Missing red diary at heart of Italy's dark
More than 20 years after anti-mafia hero Paolo Borsellino was killed by a huge bomb, his missing diary is still at the heart of one of Italy's murkiest and most enduring mysteries.
Borsellino kept the red police diary always at his side, even in bed, and used it for jotting down evidence after another powerful bomb killed his friend and fellow magistrate Giovanni Falcone in May 1992, 57 days before his own death at age 52.
The two men are Italy's biggest modern heroes, a picture of them together often seen on posters on city streets.
Now the contents of the red diary are at the center of a trial that alleges a dark pact was struck between the state and the mafia, a pact that Borsellino's bereaved brother says stained Italy's "second republic" at its very birth.
They say the negotiations were aimed at stopping mafia attacks against state targets by agreeing to more lenient treatment for jailed gangsters and lighter sentences.
Several of the mafia's alleged demands have been met since 1993, including the closing of the bleak Pianosa and Asinara island prisons where many mobsters served time, though no connection has been proven.
Now 10 defendants, including former interior minister Nicola Mancino, three former senior paramilitary Carabiniere officers and four mafiosi including Riina, who has been in jail serving multiple life terms since his 1993 capture, are on trial in Palermo facing various charges over the alleged negotiations.
The attacks then abruptly stopped.

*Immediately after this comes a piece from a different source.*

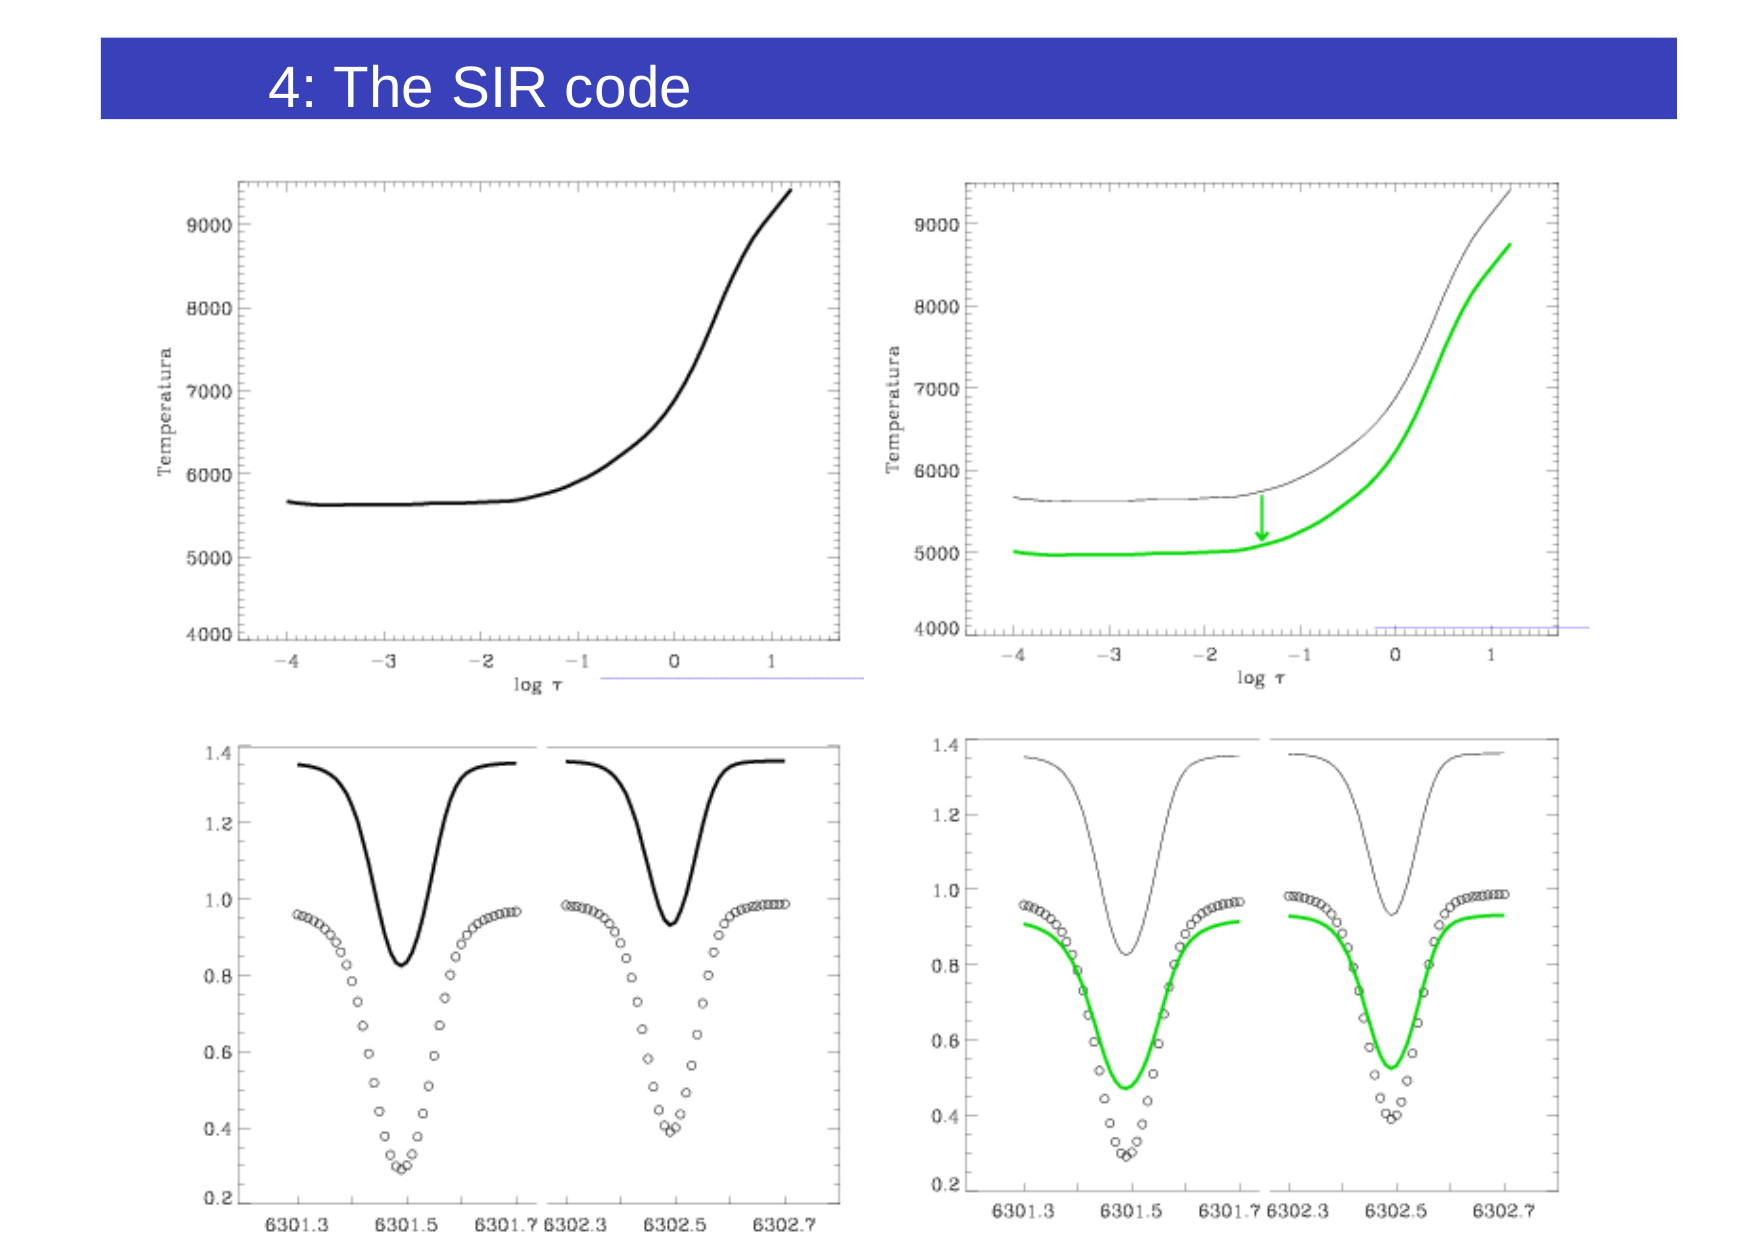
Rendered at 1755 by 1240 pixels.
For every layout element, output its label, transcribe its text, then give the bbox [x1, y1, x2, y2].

picture [135, 150, 1590, 1240]
text_box 4: The SIR code [100, 37, 1677, 120]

Prosecutors and Borsellino's brother Salvatore say that was because Italian officials agreed to a deal. An alleged written list of Riina's demands is part of the evidence in the Palermo trial, though he says negotiations were initiated by state officials.
Salvatore Borsellino, now 71, has spent the last 20 years campaigning for the truth about his older brother's death. He says the negotiations with the mafia are the "keystone" of the so-called second republic since 1992.